Tuesday, January 31, 2006

Descartes says that you cannot completely convince yourself you don't exist, or, you can't truly doubt your existence. I disagree. I think that you can doubt your existence by assuming that the part of you that thinks is motivated by some other being of whom you are only part, and as such, you don't exist in the way necessary for you to be able not to doubt it. That is, the fact that you supposedly could not naturally doubt some level of existence is only a necessary fiction created by the entity which controlls you, akin to a dream of that entity.

Or, again, your existence may be a fiction entered into wholly by an entity other than yourself only periodically, or only for a limited amount of time, again like a dream, only with the distinction that the entity inhabits your exact existential position or context in such a way as to be deceived into thinking that your supposed existence is its own existence, which, like waking from a dream, it will later view as false (but will be unable to doubt till that time [the span of your "existence"]). The basis for the problem is, then, the inexact nature of existence within time, and the corollary, the inexact nature of the knowledge of the continuity of existence.

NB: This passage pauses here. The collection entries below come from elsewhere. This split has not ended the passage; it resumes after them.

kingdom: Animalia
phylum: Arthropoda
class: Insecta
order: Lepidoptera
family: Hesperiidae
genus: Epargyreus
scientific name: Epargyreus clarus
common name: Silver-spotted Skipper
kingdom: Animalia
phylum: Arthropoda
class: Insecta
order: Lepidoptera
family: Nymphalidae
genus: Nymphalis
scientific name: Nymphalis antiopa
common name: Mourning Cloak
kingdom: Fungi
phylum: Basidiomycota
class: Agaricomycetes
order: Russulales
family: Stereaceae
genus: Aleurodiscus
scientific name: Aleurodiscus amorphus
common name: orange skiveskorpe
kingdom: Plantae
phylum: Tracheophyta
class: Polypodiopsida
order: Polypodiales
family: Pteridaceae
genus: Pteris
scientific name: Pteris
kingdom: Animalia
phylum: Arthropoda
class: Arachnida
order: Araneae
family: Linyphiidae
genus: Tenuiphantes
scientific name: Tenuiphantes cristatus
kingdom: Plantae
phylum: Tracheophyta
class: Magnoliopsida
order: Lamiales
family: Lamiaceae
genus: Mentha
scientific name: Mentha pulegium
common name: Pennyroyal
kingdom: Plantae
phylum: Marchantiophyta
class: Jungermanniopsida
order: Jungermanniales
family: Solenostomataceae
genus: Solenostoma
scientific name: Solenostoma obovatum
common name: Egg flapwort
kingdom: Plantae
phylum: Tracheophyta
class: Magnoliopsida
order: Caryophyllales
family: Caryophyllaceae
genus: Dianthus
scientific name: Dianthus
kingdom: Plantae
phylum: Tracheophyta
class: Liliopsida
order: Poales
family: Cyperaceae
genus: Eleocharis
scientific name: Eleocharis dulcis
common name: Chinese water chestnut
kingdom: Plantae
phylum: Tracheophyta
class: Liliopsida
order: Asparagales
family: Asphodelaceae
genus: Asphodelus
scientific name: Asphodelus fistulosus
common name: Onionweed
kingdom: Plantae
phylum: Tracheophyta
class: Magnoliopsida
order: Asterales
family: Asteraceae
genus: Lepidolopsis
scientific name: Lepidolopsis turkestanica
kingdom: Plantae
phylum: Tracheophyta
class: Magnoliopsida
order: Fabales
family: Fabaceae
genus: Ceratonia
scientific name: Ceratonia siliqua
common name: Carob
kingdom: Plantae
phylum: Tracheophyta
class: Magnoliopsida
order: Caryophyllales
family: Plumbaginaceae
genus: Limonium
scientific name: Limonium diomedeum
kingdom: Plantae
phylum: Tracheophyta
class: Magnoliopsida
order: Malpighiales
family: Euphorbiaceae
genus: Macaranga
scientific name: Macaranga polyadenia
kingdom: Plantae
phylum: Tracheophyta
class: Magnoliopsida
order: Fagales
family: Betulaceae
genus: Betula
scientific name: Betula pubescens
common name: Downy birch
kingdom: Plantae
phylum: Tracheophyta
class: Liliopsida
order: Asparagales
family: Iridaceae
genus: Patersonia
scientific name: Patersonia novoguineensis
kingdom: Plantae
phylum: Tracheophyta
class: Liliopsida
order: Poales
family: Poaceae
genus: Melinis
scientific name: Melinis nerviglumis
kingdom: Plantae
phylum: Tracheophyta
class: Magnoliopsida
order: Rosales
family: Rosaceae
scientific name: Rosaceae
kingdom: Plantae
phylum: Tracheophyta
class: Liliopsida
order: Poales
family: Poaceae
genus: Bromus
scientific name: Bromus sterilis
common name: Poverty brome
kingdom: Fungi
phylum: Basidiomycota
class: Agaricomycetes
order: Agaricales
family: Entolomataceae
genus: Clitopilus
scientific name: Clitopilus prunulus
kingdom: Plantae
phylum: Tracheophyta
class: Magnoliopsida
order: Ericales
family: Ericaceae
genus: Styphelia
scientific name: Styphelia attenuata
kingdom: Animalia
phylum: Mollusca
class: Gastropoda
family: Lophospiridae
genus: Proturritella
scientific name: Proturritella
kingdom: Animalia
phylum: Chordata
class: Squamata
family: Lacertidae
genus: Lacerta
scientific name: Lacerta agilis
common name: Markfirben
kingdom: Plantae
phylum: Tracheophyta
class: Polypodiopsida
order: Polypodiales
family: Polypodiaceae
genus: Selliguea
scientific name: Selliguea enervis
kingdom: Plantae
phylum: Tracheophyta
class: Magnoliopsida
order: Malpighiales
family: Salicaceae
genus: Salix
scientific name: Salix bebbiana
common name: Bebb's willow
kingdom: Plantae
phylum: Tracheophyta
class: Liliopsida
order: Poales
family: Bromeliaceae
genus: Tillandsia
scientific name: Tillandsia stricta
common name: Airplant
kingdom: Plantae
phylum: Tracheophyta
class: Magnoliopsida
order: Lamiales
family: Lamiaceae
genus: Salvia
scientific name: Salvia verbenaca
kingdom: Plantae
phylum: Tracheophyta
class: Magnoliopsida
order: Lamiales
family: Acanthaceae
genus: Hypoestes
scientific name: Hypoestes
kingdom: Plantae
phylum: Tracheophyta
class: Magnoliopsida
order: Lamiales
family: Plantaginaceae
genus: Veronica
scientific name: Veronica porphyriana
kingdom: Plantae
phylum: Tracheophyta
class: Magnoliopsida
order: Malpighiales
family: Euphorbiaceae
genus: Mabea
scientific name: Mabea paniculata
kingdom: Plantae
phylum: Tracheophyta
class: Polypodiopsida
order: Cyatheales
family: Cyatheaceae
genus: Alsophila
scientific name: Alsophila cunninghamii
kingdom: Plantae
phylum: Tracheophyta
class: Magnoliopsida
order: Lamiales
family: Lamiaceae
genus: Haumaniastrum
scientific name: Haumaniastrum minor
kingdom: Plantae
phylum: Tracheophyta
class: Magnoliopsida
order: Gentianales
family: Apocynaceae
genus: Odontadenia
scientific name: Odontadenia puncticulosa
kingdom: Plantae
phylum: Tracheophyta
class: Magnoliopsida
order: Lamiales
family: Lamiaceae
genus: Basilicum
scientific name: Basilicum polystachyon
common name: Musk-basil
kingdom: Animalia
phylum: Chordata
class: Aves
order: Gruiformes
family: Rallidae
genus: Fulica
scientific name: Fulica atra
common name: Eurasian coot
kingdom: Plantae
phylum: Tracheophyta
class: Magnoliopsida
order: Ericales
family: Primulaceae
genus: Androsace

I just thought I should put that out there, in case I start acting strange, or any of you do, or any of you disappear, or I die or seem to die. Also, maybe I'm actually an angel, or one of you is!

2 Comments:

Anonymous Anonymous said...

Aren't all of those examples simply cases in which one has a misconception about the details of one's existence? We all be in a lot of hot water if our existence were predicated on have an acurate conception of what that existence entails.

JK

1:10 PM  
Blogger will keillor said...

Very good, at least the first part. The second would require serious thought, but superficially I suppose you have a point.

But I suppose I ought to try to respond. I believe it would be possible to adaquately respond, but it might require editing the original material, which would then bring us into a discussion which could go on quite a long time. So I won't even try to do that. I'll just try to save face a little.

The essence of my response, such as it is, is that the context is Descartes' Meditations. I believe that following the tack I did in my post, one could arrive at questions surpassing the "details" of existence. Hold on, looking back, I believe that, convincing yourself that you don't exist as you think you exist, that is, that you do not know anything about the details of your existence, would be tantamount to discrediting the idea of specific existence, and would leave you only with the idea that something could exist, based upon the fact that "I think." This would not enable the second part of the phrase: "therefore I am." Why? because "I am" require some level of self-knowlege to create the possibility of individuality. There is a difference beyond mere details in "...therefore I am" and "...therefore something is." But this is admittedly rather weak.

Furthermore, all I am claiming is that you can doubt your existence, which I think my subsequent example allows. Therefore, while it may be true that all I am doing is dealing with the details of existence, if those details, or more accurately, if any details at all, are necessary for the belief in existence, then, by eliminating the possibility of any firm details, I have suceeded in theoretically convincing myself I do not exist.

Lastly, within the context of Descartes, I believe my argument is as strong as those he provides against the physical world, which he is ready to dismiss as a delusion. One could make a similar dismissal to yours of mine concerning the arguments presented by him. You see, it's the fact that I am thinking within a particular context that allows you to make me look like an ass.